Yale, acrescenta Yannielli, “participou de uma reunião que ordenou o envio de, no mínimo, 10 escravos em cada navio com destino à Europa. Em apenas um mês, em 1687, o Forte St George exportou pelo menos 665 escravizados. Como governador-presidente da companhia em Madras, Yale aplicou a regra de 10 escravizados por navio”.
Ex-aluno de Yale, Yannielli começou a investigar a associação de Elihu Yale com o tráfico de pessoas escravizadas há mais de uma década, quando se deparou com um quadro dele sendo servido por uma criança escravizada de gargalheira (espécie de coleira para contenção de escravizados) no pescoço.
Essa pintura famosa, diz ele, é uma das evidências mais contundentes que liga Yale à escravidão. Datada entre 1719 e 1721, ela mostra Yale com outros três homens brancos sendo servidos por um “pajem”, que seria um eufemismo para escravizado.
“A escravidão era onipresente na Inglaterra na época.
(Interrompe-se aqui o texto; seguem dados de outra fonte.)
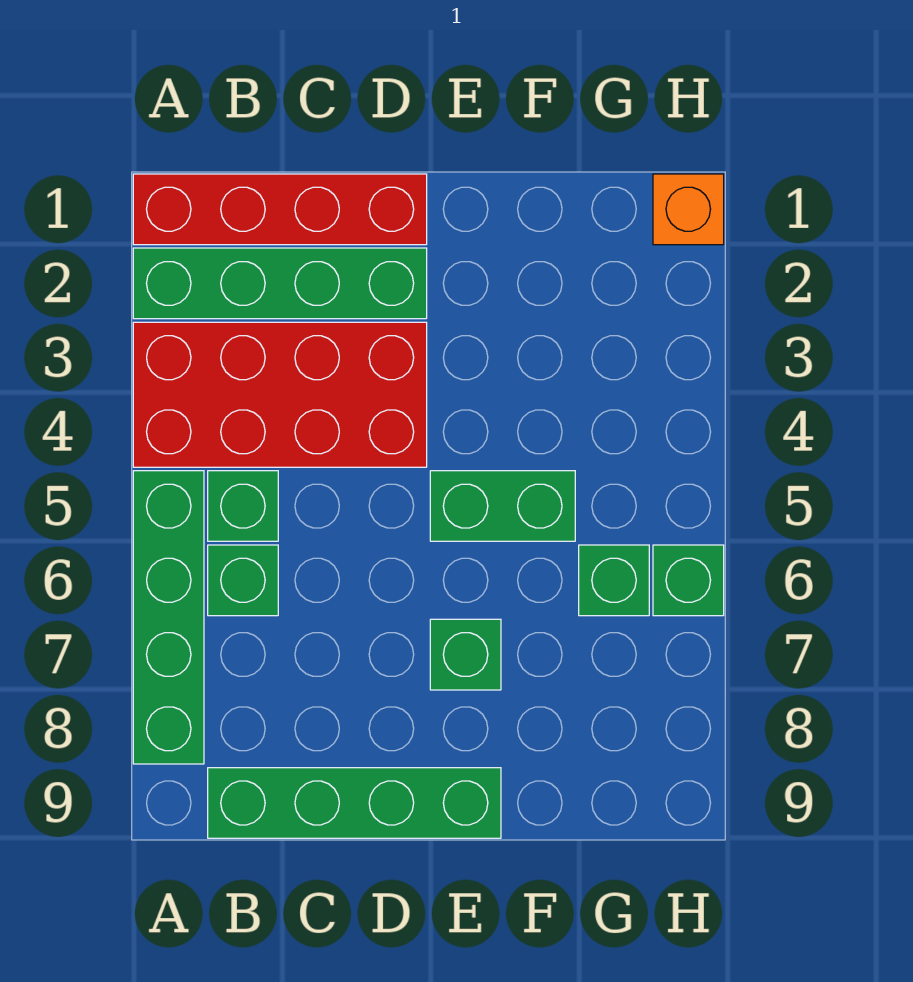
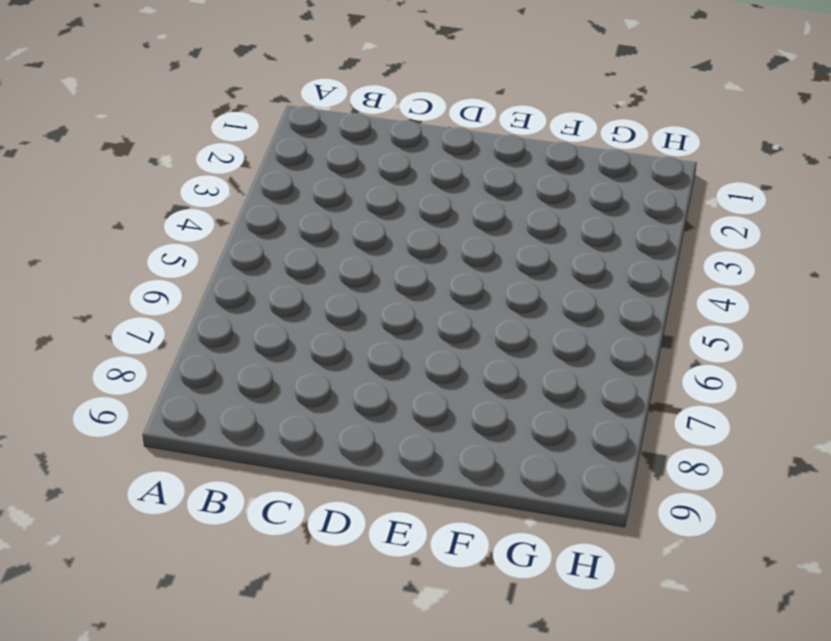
none -> red 1x4 brick [133,174,427,245]
none -> green 1x4 brick [133,248,427,319]
none -> red 2x4 brick [133,322,427,467]

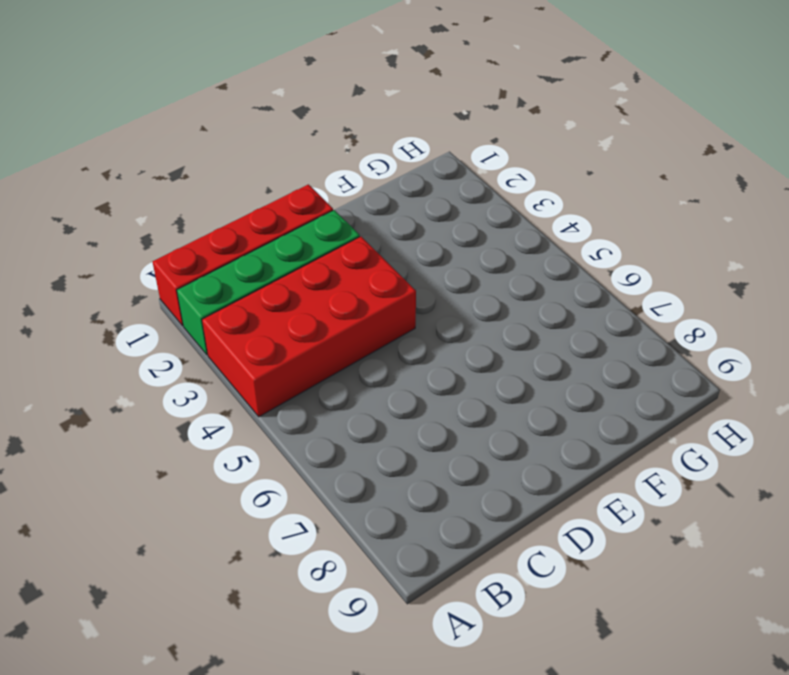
none -> green 1x4 brick [133,471,204,764]
none -> green 1x1 brick [208,471,278,541]
none -> green 1x1 brick [208,545,278,616]

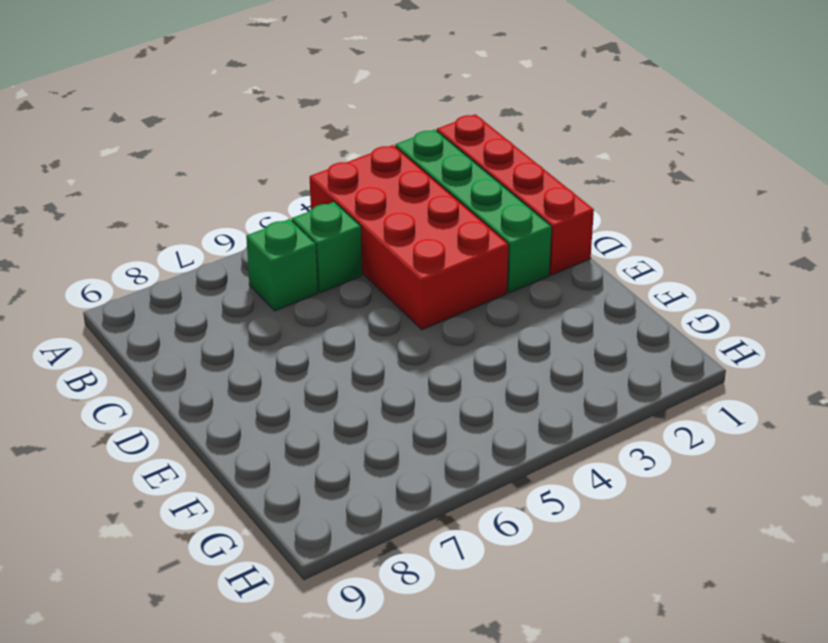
none -> green 1x4 brick [133,471,204,764]
none -> green 1x4 brick [208,768,501,838]
none -> green 1x2 brick [430,471,575,541]

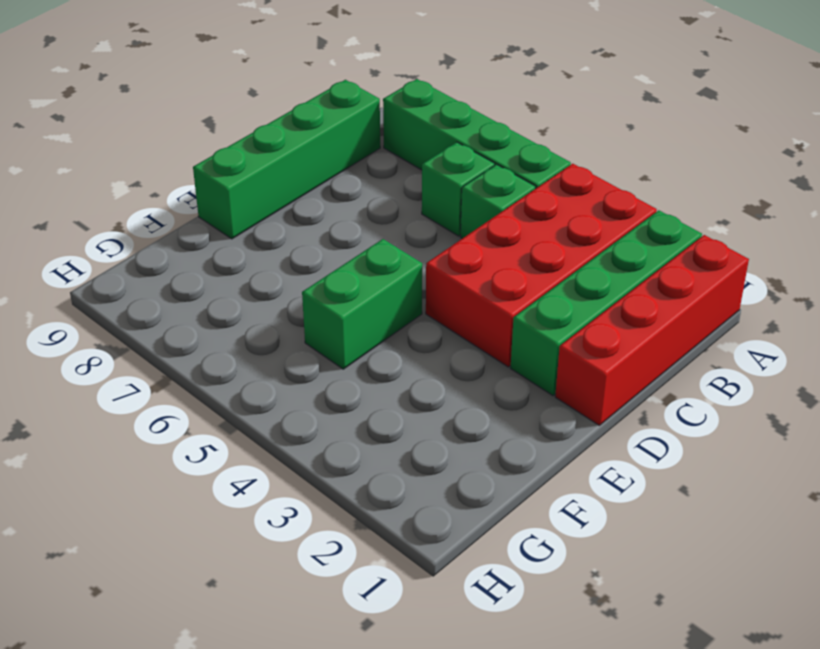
none -> green 1x1 brick [430,619,501,690]
none -> green 1x1 brick [579,545,649,616]
none -> orange 1x1 brick [653,174,724,245]

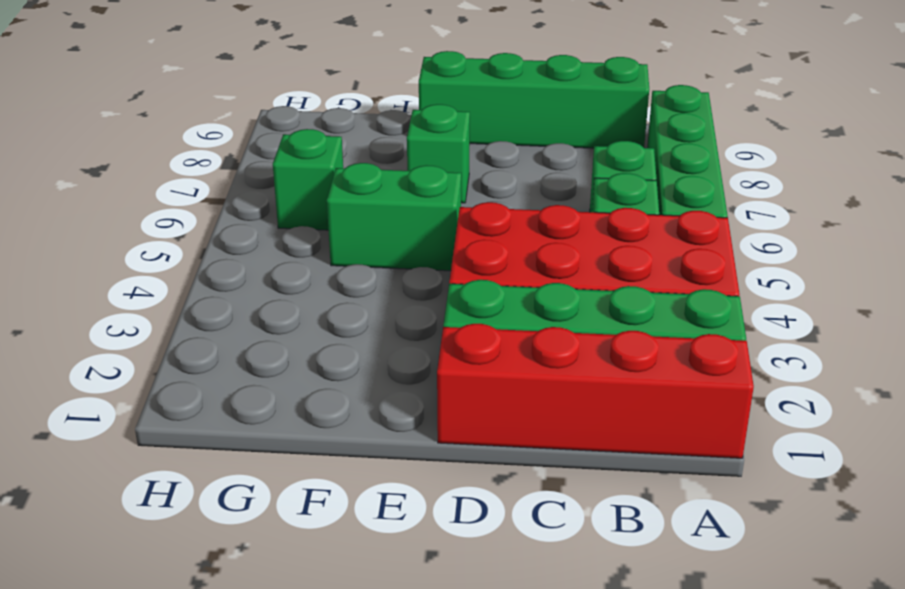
none -> orange 1x1 brick [653,174,724,245]
none -> green 1x1 brick [653,545,724,616]

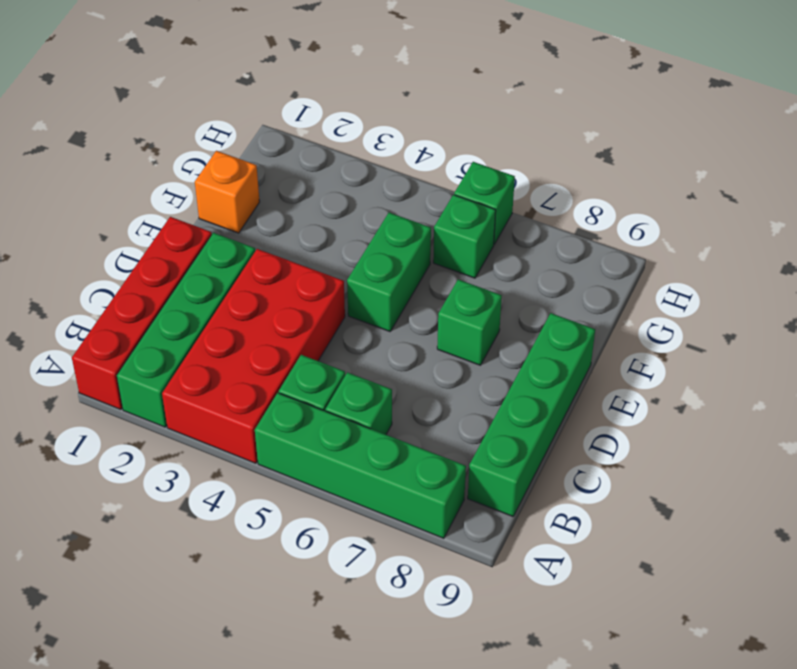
orange 1x1 brick [195,151,260,233] -> orange 1x1 brick moved to [653,174,724,245]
Não está claro se ele próprio era o dono do escravizado ou se era um membro de sua família [que era o proprietário]. Mas a presença da criança no quadro, servindo vinho a ele e aps outros, mostra que a escravidão fazia parte do seu dia a dia.”
Yannielli diz que a razão pela qual alguns dos primeiros biógrafos de Yale subestimaram sua relação com a escravidão pode ser pela falta de acesso a materiais históricos no passado.
Mas como as atas detalhadas das reuniões da Companhia das Índias Orientais agora estão disponíveis digitalmente, os acadêmicos que optaram por ignorar as evidências mais recentemente fizeram isso “porque não queriam vê-las ou porque podem não tê-las considerado importantes antes da era do movimento Black Lives Matter (vidas negras importam)”.
Yannielli também rejeita as afirmações de que Yale era um abolicionista que ordenou a proibição do tráfico de escravizados de Madras quando era governador.
“Dizer que ele, na verdade, acabou com a escravidão é uma tentativa de polir sua imagem. Se você olhar os documentos originais, foi o governante Mughal da Índia quem disse à companhia para encerrar. Mas Yale logo voltou à atividade, ordenando o transporte de escravizados de Madagascar para a Indonésia um ano depois.”
“A resistência à escravidão e ao imperialismo começou no século 15, e havia abolicionistas. Mas Yale definitivamente não era um deles.”